По случайному совпадению, у следующего полуопущено правое веко. Неверными пальцами он берет папиросу, закуривает лишь от третьей спички – снайпер давно бы уж пристрелил. А может, давно уже и пристрелил и позади тебя подскакивает чучело с небрежно вставленными стразовыми глазками? Таким вроде бы не до сдачи. Но когда едешь на последние… надо еще, чтоб на цветы хватило и на перонный билет.
Или везунчик в казино, оттуда будет не везунчик, а на своих двоих идунчик.
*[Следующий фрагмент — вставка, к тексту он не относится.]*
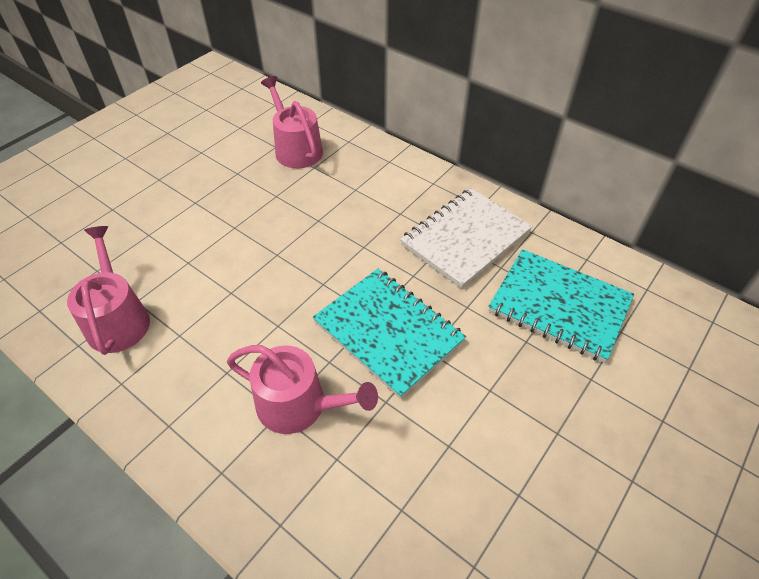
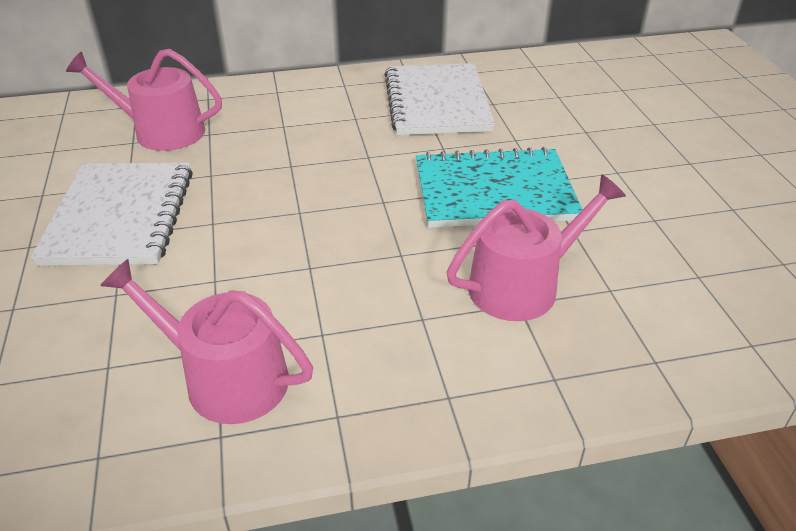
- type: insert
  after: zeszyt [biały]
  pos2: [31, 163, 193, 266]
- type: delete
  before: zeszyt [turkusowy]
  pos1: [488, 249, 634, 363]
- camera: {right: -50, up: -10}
До полуночи ездят, по преимуществу, в половинном составе. Дама и валет в хорошо перетасованной перед началом игры колоде редко оказываются рядом – рядом они ложатся на стол. Да так и остаются, на пару сметенные в отбой. Отбой у них ближе к трем, когда все чаще говоришь «данке шёёён» – в ответ на командирское «отставить», относящееся к твоей руке, якобы отсчитывающей сдачу.
Но возможны проявления нетипичного, градации внутри образа: баранья нога скандала, посыпанная крупной солью слез, или куриная ножка – в золотисто-лоснящемся чулочке. Поверх плечика пушнина, завитки возле ушей, утомленный взгляд. Дует на горячее округленно-алыми губками. Вамп. Герр Альберих сам открывает ей дверцу – перстами, унизанными на сумму, равную той, что недосчитались в сейфе.
– Езжай домой, сокровище, не сердись. Гейнц еще должен отвезти твоего малыша к Оппенгеймам.
Только тронулись, хребтом чувствуешь: позади ерзанье.
– Меня укачивает, откройте окно…
Тормозим.
– У вас есть средство от головной боли?
Напротив Löwenapotheke.
– Купите и скорей возвращайтесь. Вы знаете, что нужно купить… Вот вам деньги.
– Мадам, я не приму от вас денег.
– Я так и подумала. Гейнц всегда у меня берет. Вы русский князь? Ах, вы цигойнер барон… Я знаю один пустырь в Грюневальде. Или хотите показать мне свой табор? Ах мал мала меньше… Камасутра писалась в фиакре с опущенным верхом.
С ночным шофером такое приключается раз в тысячу и одну ночь. Не будем переворачивать страницу. На пустыре, куда они въехали, громоздились кубометры стройматериалов, покрытых толем. Но пока что массовому проникновению сюда человечества предшествовали единичные вылазки. Вдалеке у леса маячила фигура. В предрассветной мгле не разобрать ни чем привидение занимается, ни какую может таить опасность для двух священнодействующих. Не похоже, чтобы погасивший фары автомобиль привлек его внимание.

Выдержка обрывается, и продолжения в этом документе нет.